_EXCERPT TO READ_
[Start]

Monday, September 15, 2014

Painted Waterfall Dresser - How To Cover Water Damage On A Dime

I found this beautiful, wooden waterfall dresser... OK, it was pretty ugly actually, but I needed a dresser and it had potential. This one was going for pretty much nothing on Craigslist, so I picked it up and started playing dress-up with it. :)

You can see from the pictures that the veneer on the top of the dresser was peeling off. It was the same story on the dresser sides at the bottom where there was water damage. But the refurbishing ideas were brewing....

I'd heard that you could peel off the veneer on waterfall dressers and still have a decent top. So I did it - and immediately regretted it. As you can see from the picture below, under the veneer was warped, cracked, and sorry looking to say the least.

The next idea was to cover it with contact paper. But to do that I would need a smoother surface. So I tried to glue it down, then attempted a sanding and paint job...

...but to no avail. Leaving me with a severely misshapen surface, this dresser was determined to look ugly.

Calling on my clever sister Summer, she suggested I try covering the damage with duct tape and THEN with the contact paper.

I gave it a go.

I was delighted with how well it worked! Seeing that the duct tape was sticking firmly to the painted wood (no peeling up) and it smoothed out the surface, I covered the whole top with a duct-tape veneer.

Yes! Now it was time to test out the contact paper and see how well it stuck to the duct tape.

Beautiful! The contact paper had a bit of a hard time adhering to the back of the dresser (which was NOT painted). Another strip of duct tape just along the edge did the trick (of course, where no one will see).

Time to address the water damage on the bottom of the dresser (thankfully just on the sides). I covered them with contact paper, but seeing that the warped wood showed through the contact paper, I turned again to my sister's brilliant idea...

...and covered every cracked and peeling piece of wood with duct tape!

I even covered the underside of the dresser because it looked pretty sorry too. I was afraid the contact paper wouldn't stay tucked under if it didn't have a good surface to work with.

I didn't bother painting the underside. I simply cut off the pieces that were destined to fall off anyway, cleaned the surface of any dust and splinters, and put the tape right on there. And it worked!

I finished applying the contact paper, using my trusty library card.

The edges got a perfect trim with my never-leave-home-without-it pocket knife.

Once I finished covering the dresser sides with contact paper, I tucked the contact paper up and underneath the dresser sides. And just like I did with the top of the dresser, I tacked on a couple strips of duct tape over the edge of the contact paper to make sure it wasn't going anywhere.

With all the water damage and peeling veneer now taken care of, it was time to make it pretty!

[End]

_GIVEN EXERCISE 1_
Copy the stretch of the dresser passage from "I finished applying" through "wasn't going anywhere.".
The records have no connection to the dresser passage.

_MATERIAL FOR THE TASK_
[Start]

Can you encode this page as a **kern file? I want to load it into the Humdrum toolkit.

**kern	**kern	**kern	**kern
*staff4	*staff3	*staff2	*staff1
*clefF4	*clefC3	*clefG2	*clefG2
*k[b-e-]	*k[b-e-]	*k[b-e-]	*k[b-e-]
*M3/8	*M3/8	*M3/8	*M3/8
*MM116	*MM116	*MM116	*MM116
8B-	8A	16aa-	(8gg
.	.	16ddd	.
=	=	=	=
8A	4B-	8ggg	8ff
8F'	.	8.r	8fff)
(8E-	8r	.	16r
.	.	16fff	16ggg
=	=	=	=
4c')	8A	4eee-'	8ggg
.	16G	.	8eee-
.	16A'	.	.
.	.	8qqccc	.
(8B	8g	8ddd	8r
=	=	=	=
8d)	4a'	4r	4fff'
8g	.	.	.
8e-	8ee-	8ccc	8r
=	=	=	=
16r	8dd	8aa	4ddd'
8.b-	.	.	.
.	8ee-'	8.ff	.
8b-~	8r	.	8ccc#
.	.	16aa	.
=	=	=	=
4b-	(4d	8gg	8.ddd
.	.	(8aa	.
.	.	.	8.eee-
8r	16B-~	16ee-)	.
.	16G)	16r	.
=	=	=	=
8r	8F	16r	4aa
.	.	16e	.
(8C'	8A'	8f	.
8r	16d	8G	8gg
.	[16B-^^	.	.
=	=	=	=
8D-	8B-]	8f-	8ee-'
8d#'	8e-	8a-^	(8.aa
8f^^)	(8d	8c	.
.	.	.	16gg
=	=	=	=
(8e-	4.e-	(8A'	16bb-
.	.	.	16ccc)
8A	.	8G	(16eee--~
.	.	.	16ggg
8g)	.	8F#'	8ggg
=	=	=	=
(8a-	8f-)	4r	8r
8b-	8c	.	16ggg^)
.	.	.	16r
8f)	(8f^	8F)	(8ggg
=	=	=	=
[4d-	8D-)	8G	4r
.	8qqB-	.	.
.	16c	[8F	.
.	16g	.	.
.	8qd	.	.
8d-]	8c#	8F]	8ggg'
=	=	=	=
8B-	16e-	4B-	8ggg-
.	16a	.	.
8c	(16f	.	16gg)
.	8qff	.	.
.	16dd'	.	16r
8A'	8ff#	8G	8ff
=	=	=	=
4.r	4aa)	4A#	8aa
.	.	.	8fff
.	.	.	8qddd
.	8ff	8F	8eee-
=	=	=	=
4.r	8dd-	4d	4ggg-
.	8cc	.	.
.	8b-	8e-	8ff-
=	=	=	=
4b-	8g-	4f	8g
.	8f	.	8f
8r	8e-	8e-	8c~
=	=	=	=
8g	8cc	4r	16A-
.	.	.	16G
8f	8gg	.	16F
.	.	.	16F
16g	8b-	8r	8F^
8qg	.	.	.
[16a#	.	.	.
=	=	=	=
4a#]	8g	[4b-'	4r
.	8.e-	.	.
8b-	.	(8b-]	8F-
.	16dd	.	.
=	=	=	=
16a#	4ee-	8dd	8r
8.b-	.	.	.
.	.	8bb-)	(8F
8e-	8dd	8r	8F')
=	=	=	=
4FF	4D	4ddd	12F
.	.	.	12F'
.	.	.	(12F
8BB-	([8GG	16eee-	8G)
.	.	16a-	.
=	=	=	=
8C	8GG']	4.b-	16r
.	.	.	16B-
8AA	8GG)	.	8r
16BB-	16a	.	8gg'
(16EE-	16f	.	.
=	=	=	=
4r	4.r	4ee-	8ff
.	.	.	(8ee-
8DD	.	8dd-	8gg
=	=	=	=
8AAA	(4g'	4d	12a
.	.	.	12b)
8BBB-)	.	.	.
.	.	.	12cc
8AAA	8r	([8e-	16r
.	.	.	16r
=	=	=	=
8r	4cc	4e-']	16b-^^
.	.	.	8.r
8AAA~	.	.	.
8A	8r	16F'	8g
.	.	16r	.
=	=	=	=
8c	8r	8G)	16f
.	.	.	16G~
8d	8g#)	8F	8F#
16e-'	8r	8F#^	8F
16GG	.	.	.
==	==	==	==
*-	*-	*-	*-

[End]

_GIVEN EXERCISE 2_
Return each line of the records containing the string "kern". Case counts.

_FINAL RESULT 1_
I finished applying the contact paper, using my trusty library card.

The edges got a perfect trim with my never-leave-home-without-it pocket knife.

Once I finished covering the dresser sides with contact paper, I tucked the contact paper up and underneath the dresser sides. And just like I did with the top of the dresser, I tacked on a couple strips of duct tape over the edge of the contact paper to make sure it wasn't going anywhere.

_FINAL RESULT 2_
Can you encode this page as a **kern file? I want to load it into the Humdrum toolkit.
**kern	**kern	**kern	**kern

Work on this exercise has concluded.